The last round of talks between the two Defence Secretaries was held on August 6, 2004. As per the joint statement issued at the end of the talks, the two sides agreed to “continue their discussions with a view to resolving the Siachen issue in a peaceful manner. Defence Minister Pranab Mukherjee announced at Siachen Base Camp during a visit on August 13, 2004, that “military personnel (of the two countries) will meet to discuss the demilitarisation exercise and report back to their respective governments.” Referring to the issue of demarcation of the Actual Ground Position Line (AGPL), he said that “Delineation should first be done on the ground and then it should be reflected on the map so that any violation by either side could be proven.” A Pakistani newspaper reported that General Musharraf assured the Indian Prime Minister during their meeting at New York in September 2004 that the Pakistan army would not reoccupy the Glacier if both the armies vacated their positions and the area was demilitarised.

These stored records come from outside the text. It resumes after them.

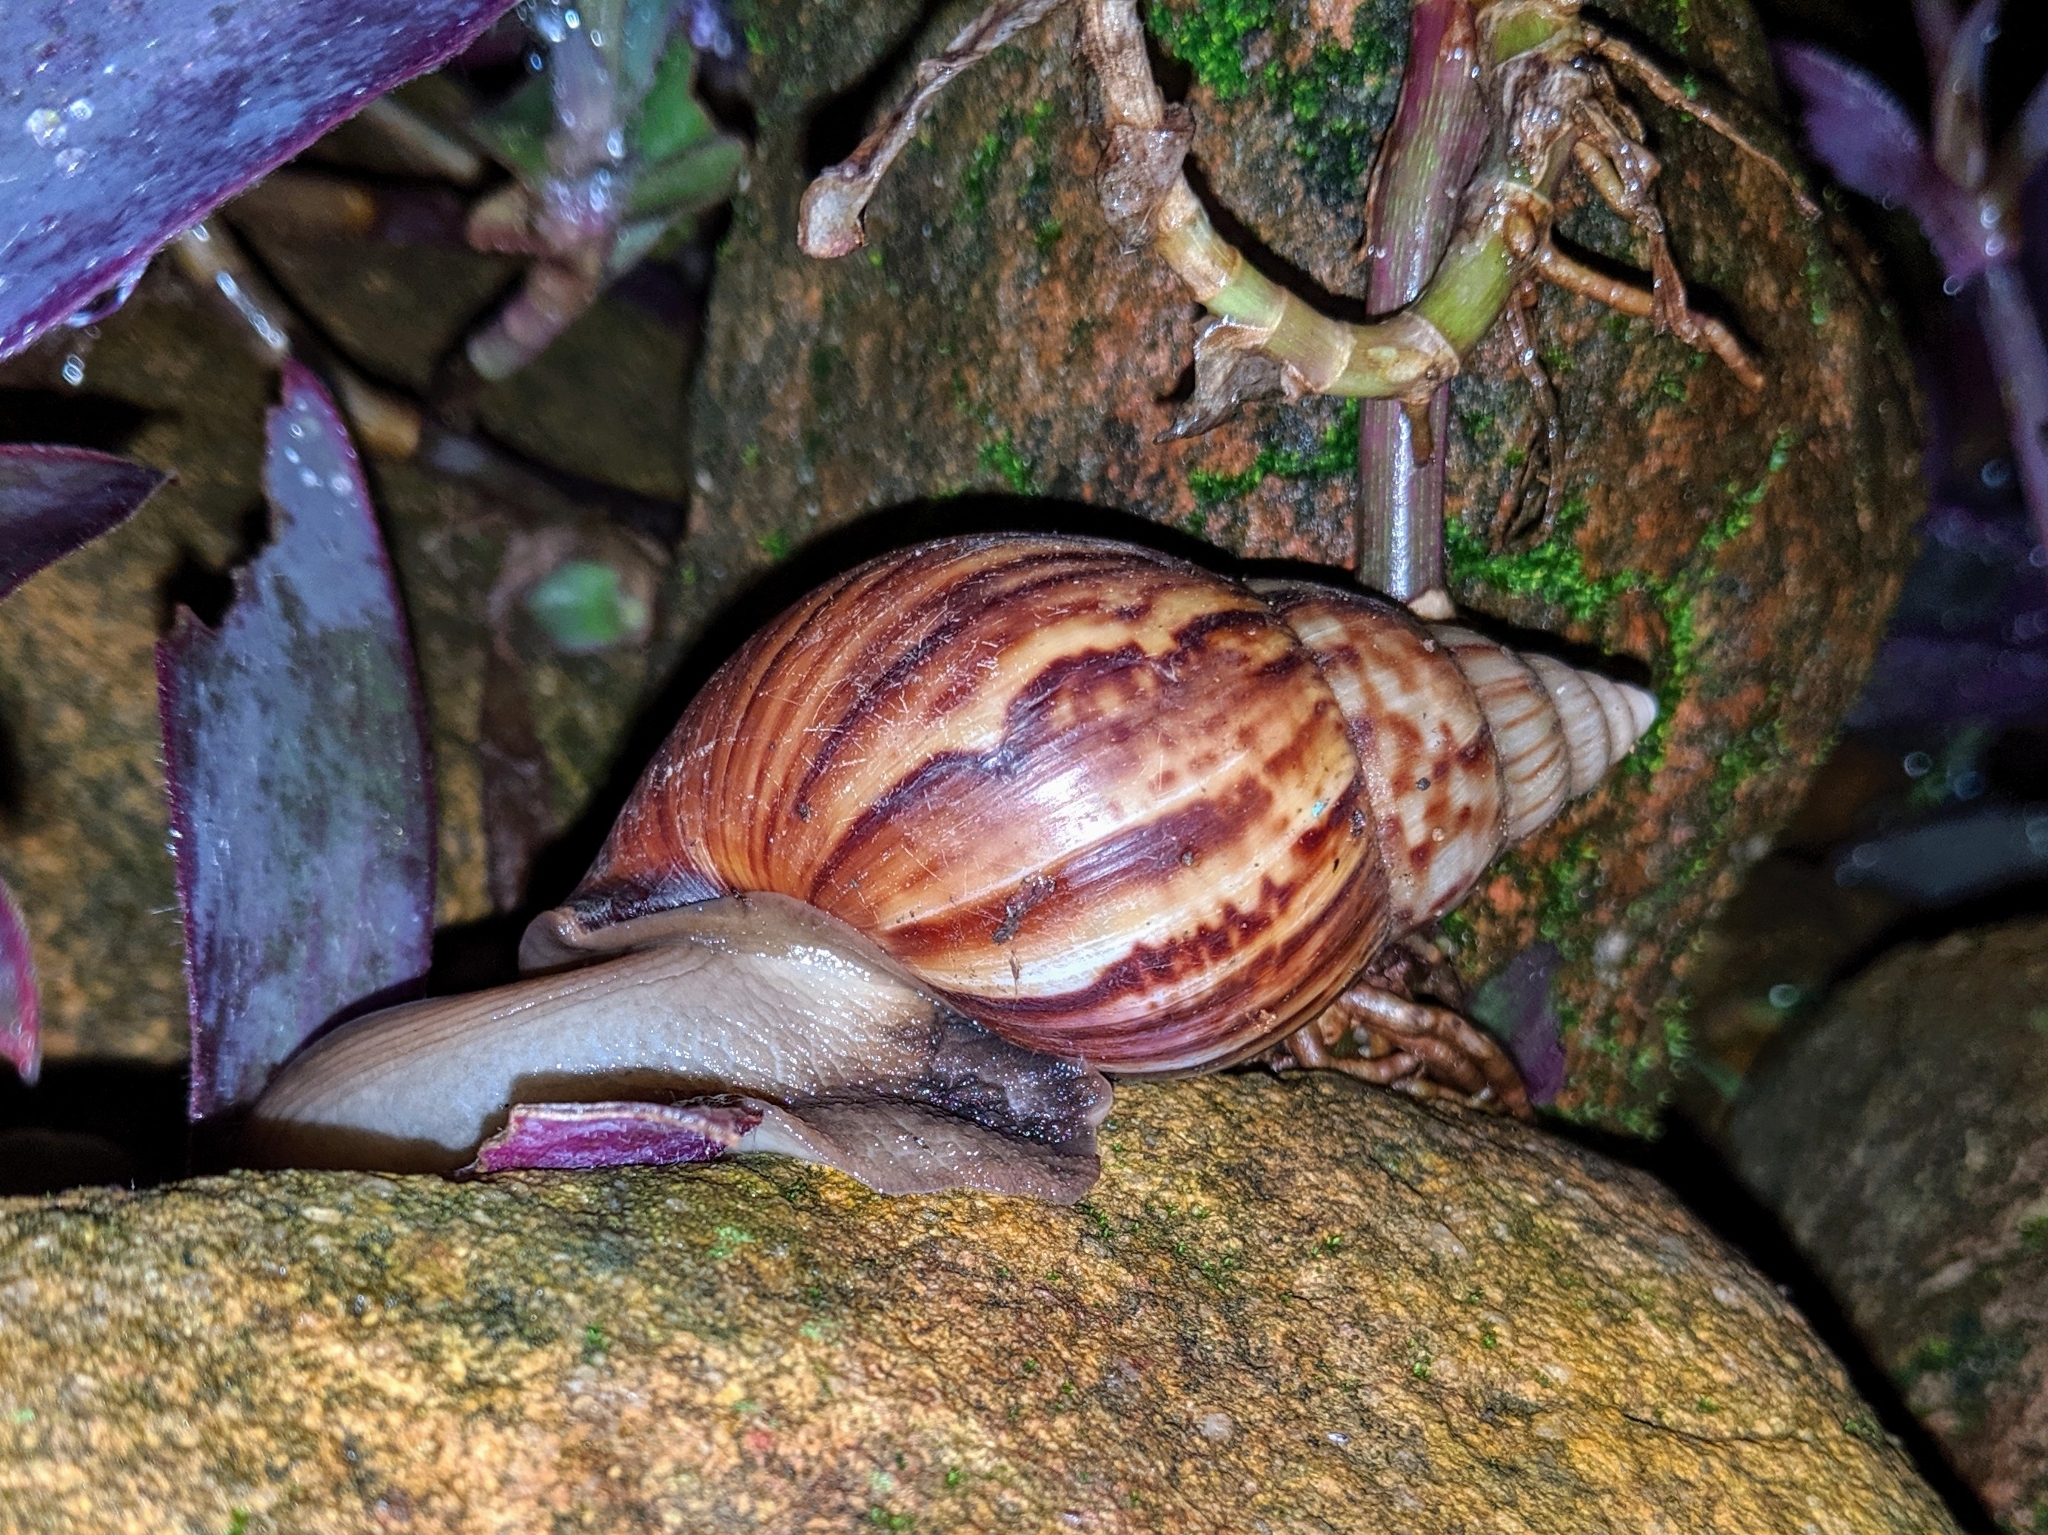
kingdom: Animalia
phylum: Mollusca
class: Gastropoda
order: Stylommatophora
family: Achatinidae
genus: Lissachatina
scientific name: Lissachatina fulica
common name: Giant african snail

The greatest stumbling block to demilitarisation is Pakistan’s stubborn refusal to allow demarcation of the present positions on the ground and on the map. Perhaps the Pakistan army fears that it’s lies to the nation since the conflict began in Siachen will be discovered.
From India’s point of view that is the first step to eventual withdrawal of troops and demilitarisation. Unless Pakistan reviews its rigid stand on delineation of the AGPL, the Siachen conflict will remain an intractable issue. Only then can the two armies graduate to pulling out their troops. The natural sequence for a final settlement will be a permanent Ceasefire, demarcation of the AGPL on ground and on the map, a joint verification agreement that can be practically implemented, redeployment to mutually agreed positions and, finally, a political agreement to resolve the dispute.